Ever wonder how real estate newcomers who don’t have a ton of cash are able to keep buying investment properties? The answer for many savvy investors is the use of a “cash out refinance”. A cash-out refinance is the action of taking out a new mortgage on your property to pull out your accrued equity; this option can free up the cash you have invested in any given property to use on future investments.
How much money will I get from a cash-out refinance?
To qualify for a cash-out refinance, you need to have a certain amount of home equity. That’s what you’re borrowing against.
Let’s say you financed an investment property for $180,000, you upgraded a few things and held onto it for a couple years, and now your home is worth $250,000 you initially put down ~20% so you still owe $150,000 on your mortgage. That gives you $100,000 in home equity, or 40 percent of the home’s value.
You generally will need to retain at least 20 percent equity after refinancing (though some lenders will go lower), so that gives you $50,000 available to borrow.

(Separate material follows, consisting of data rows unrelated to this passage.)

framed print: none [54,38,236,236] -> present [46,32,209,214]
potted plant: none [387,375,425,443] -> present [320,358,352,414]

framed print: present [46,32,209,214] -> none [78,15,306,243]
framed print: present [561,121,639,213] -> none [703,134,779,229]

To borrow that amount, you would take out a new mortgage for $200,000 ($150,000 already owed plus $50,000) and receive a $50,000 check at closing. This doesn’t take into account your closing costs, which are 3-6 percent of the loan amount and are often rolled into the mortgage.
Cash-out refinancing is a great way to hold onto an asset while still freeing up your cash for your next investment property purchase!